For patients who receive treatments for breast cancer, there can be complications associated with the treatments, including interstitial lung disease. When patients have new symptoms or new abnormal findings on their chest imaging, a pulmonologist often will have a role in working with the oncologist and the patient to determine what might be the cause of the new symptoms or findings, determine if they may be related to the study drug, and work with the oncologist and the patient to determine the best approach toward treating those new symptoms and new findings. That will depend on the drug. It will depend on the setting and the abnormal findings.
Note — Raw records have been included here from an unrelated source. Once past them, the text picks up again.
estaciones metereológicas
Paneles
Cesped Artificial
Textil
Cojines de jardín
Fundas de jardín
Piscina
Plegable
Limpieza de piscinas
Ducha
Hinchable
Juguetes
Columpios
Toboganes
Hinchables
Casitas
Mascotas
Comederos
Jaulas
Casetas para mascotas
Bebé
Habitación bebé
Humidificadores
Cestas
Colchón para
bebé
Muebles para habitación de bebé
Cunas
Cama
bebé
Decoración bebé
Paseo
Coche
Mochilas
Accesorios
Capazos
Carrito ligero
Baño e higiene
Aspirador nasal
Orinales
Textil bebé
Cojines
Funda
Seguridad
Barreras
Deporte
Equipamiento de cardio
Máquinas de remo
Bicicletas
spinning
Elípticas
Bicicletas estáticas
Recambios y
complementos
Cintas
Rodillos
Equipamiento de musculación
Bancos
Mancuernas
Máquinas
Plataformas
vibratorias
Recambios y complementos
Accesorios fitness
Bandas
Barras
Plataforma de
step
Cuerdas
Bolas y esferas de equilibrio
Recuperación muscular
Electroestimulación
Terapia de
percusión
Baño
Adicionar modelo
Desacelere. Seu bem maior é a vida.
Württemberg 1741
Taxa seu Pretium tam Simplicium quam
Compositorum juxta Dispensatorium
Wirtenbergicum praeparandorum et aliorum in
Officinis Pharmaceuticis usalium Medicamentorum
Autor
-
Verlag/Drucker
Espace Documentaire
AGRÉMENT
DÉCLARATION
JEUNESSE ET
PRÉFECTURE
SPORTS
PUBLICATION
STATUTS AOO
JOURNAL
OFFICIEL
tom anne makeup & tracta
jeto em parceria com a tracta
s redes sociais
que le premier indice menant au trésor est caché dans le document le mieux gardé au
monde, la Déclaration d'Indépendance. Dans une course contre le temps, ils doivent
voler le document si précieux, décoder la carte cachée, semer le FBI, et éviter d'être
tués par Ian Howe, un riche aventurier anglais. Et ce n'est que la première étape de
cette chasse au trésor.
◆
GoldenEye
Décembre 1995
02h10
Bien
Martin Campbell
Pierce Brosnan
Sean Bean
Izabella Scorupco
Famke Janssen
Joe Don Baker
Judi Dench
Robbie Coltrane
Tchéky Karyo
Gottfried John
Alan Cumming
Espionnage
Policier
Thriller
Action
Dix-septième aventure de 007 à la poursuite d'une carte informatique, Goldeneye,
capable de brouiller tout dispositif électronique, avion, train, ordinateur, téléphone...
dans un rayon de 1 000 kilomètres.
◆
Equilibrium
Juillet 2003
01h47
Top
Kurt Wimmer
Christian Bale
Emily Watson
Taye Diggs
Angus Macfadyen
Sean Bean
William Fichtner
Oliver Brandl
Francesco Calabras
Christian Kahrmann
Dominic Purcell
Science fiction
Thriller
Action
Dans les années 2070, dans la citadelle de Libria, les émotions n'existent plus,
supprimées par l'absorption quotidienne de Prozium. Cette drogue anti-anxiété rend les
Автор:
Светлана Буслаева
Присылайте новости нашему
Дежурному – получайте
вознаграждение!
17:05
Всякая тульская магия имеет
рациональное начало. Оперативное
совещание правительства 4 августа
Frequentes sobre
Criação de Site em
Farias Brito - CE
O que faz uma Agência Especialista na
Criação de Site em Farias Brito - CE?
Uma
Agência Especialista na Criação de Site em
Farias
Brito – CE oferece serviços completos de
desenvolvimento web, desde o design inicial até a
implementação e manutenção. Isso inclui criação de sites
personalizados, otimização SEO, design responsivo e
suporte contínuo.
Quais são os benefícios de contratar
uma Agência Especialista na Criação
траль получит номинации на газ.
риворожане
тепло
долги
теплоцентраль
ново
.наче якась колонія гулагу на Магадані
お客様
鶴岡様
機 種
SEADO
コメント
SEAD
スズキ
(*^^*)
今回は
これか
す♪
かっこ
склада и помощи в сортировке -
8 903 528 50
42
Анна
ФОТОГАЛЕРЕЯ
Finally, also in the breast cancer sphere, patients have systemic disease, so there may be involvement of the lung, with metastases to the lung that can cause symptoms. We’ll have a role in helping to determine whether the findings on the chest imaging from the breast cancer can be treated with a variety of tools we have available—for example, tools to drain fluid that may accumulate in the lungs and tools to address metastases that may occur in the lungs. We have multiple roles at multiple times in patients’ journeys that occur in multiple different cancers. In all these scenarios, the key is the continuity of communication between the patient, the providers on the pulmonary specialty and the oncologist specialty, and any other specialties involved.